The how to write MCP prompts comparison should include the negative cases: when the agent overreads the repository, repeats an error, or needs a human to restate the task before it becomes useful.

Claude Code vs Codex vs Cursor vs Copilot vs Gemini CLI

Claude Code, Codex, Cursor, Copilot, and Gemini CLI all look better when measured only by demos. For how to write MCP prompts, the useful comparison is narrower: which tool preserves intent, reads the right files, asks for fewer restarts, and improves useful context ratio. For how to write MCP prompts, apply that rule before expanding the next agent run.

The how to write MCP prompts comparison should include the negative cases: when the agent overreads the repository, repeats an error, or needs a human to restate the task before it becomes useful.

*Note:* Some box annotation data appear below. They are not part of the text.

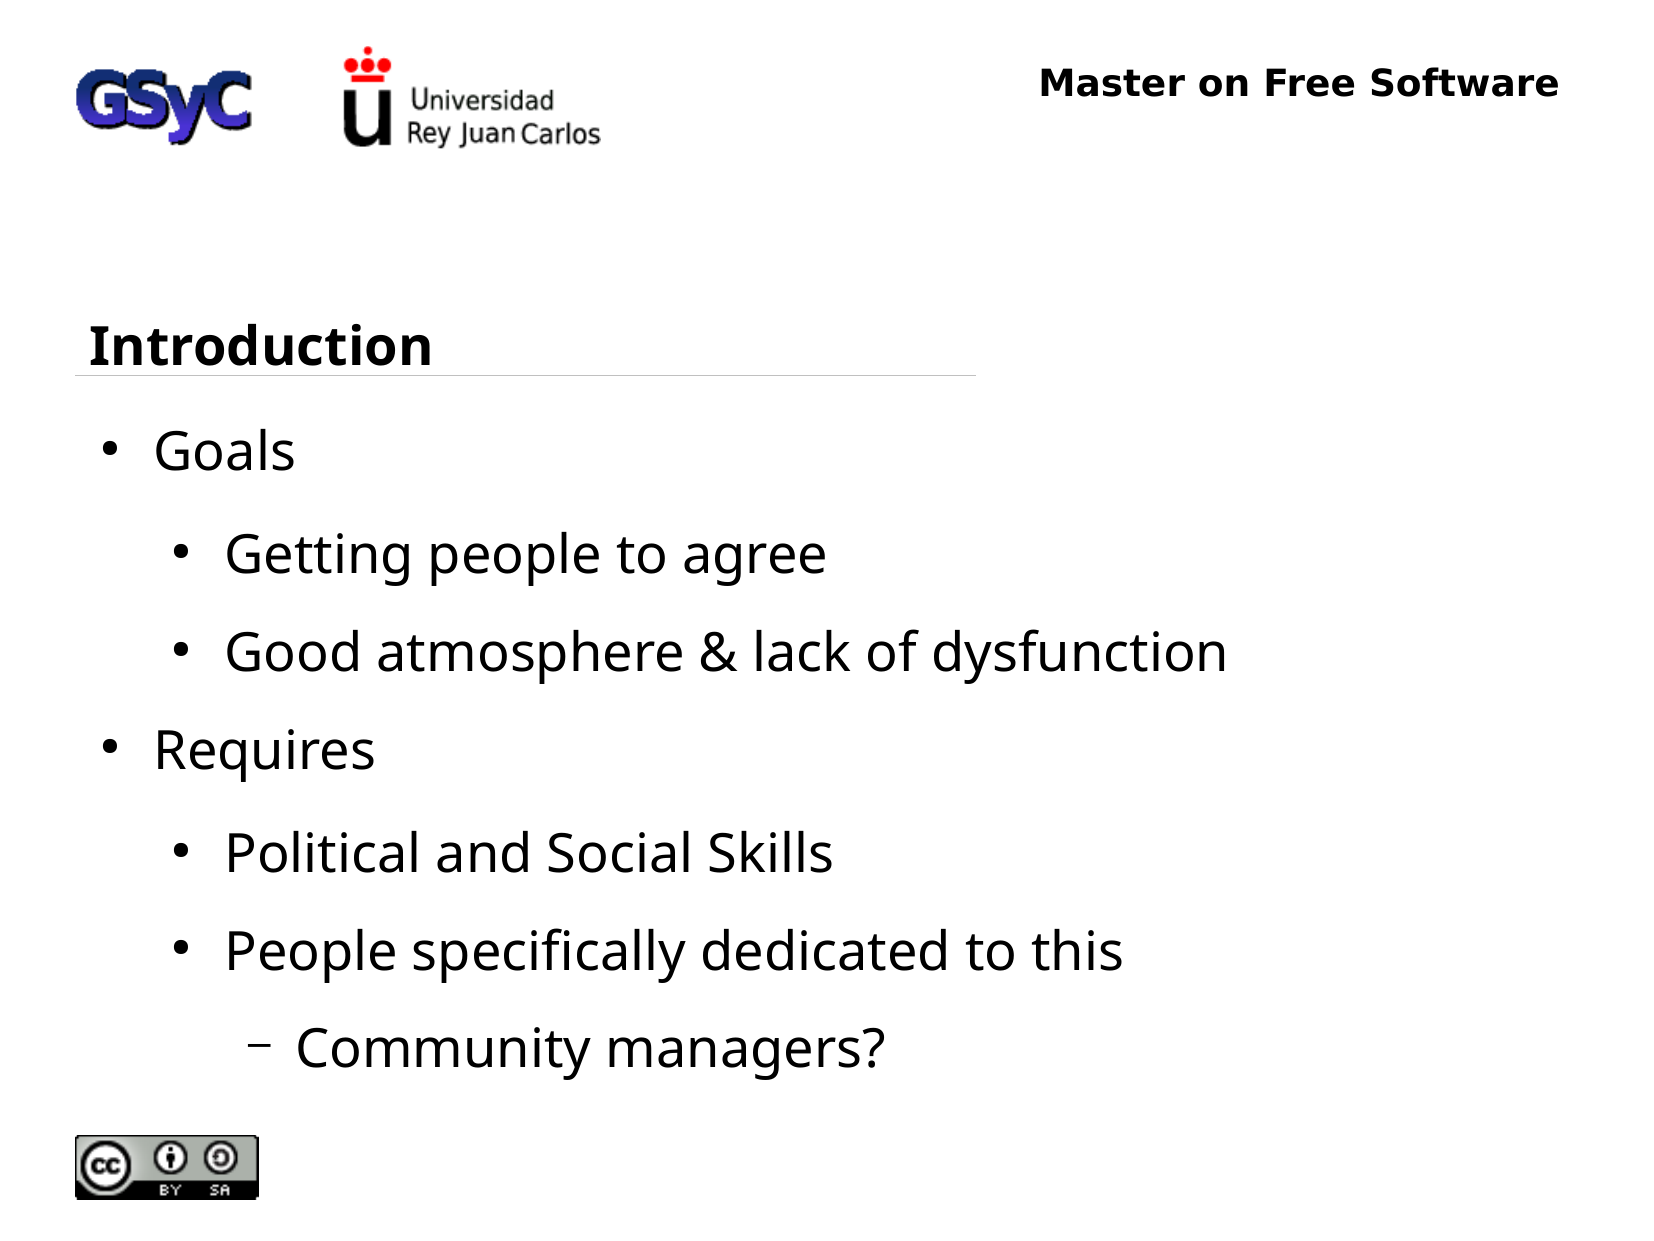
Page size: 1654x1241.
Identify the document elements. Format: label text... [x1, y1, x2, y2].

text_box Introduction [75, 300, 1538, 381]
picture [75, 46, 601, 150]
text_box [75, 412, 1576, 1163]
list Goals Getting people to agree Good atmosphere & lack of dysfunction Requires Political and Social Skills People specifically dedicated to this Community managers? [82, 412, 1571, 1109]
picture [75, 1163, 259, 1200]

For how to write MCP prompts, keep the reviewer signal separate from generic tool preference.

Context-window and token-cost differences

Claude Code, Codex, Cursor, Copilot, and Gemini CLI all look better when measured only by demos. For how to write MCP prompts, the useful comparison is narrower: which tool preserves intent, reads the right files, asks for fewer restarts, and improves useful context ratio. For how to write MCP prompts, that means reviewing the trace before adding more context.

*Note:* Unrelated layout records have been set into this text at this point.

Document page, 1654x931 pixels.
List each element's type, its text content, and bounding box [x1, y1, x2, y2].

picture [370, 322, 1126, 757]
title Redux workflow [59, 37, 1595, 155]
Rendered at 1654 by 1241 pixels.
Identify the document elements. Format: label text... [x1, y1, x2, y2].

Teams comparing how to write MCP prompts should record the same task across tools with the same repository, same acceptance criteria, and same verification command. That keeps the evaluation about workflow fit instead of brand preference.

Best-fit teams and skip cases

Claude Code, Codex, Cursor, Copilot, and Gemini CLI all look better when measured only by demos. For how to write MCP prompts, the useful comparison is narrower: which tool preserves intent, reads the right files, asks for fewer restarts, and improves useful context ratio. For how to write MCP prompts, use this point to decide which instructions belong in the reusable playbook.

A fair how to write MCP prompts comparison uses the same task packet, same stop condition, and same review bar. Otherwise the tool with the most verbose transcript can look better than the one that actually shipped cleaner work.

Evaluation checklist

Claude Code, Codex, Cursor, Copilot, and Gemini CLI all look better when measured only by demos. For how to write MCP prompts, the useful comparison is narrower: which tool preserves intent, reads the right files, asks for fewer restarts, and improves useful context ratio. For how to write MCP prompts, the practical test is whether the next run becomes easier to verify.

Teams comparing how to write MCP prompts should record the same task across tools with the same repository, same acceptance criteria, and same verification command. That keeps the evaluation about workflow fit instead of brand preference. For how to write MCP prompts, apply that rule before expanding the next agent run.

Token Robin Hood Fit

For how to write MCP prompts, TRH should be framed as a practical review layer: it helps operators see retry loops, bloated prompts, and agent habits that make a workflow harder to trust.

The best use case for how to write MCP prompts is a team that already uses coding agents and wants cleaner evidence: which prompts expanded the context too far, which retries repeated the same failure, which tasks produced accepted work, and which agent habits should become reusable workflow rules.

FAQ

What is the fastest way to evaluate how to write MCP prompts?

The fastest useful evaluation is a controlled task: same repository, same prompt, same acceptance criteria, and the same verification command. For teams researching how to write MCP prompts, compare accepted output, retries, review time, and token use instead of relying on a demo.

How do how to write MCP prompts affect token usage?

For how to write MCP prompts, the biggest token driver is usually oversized prompts, stale memory, vague rules, and tool permissions that widen the run. The fix is to measure which context changed the outcome and remove the parts that only made the transcript longer.

When should teams avoid how to write MCP prompts?

The skip case is work where oversized prompts, stale memory, vague rules, and tool permissions that widen the run cannot be controlled. In that situation, the safer move is a smaller human-reviewed task with a clear audit trail.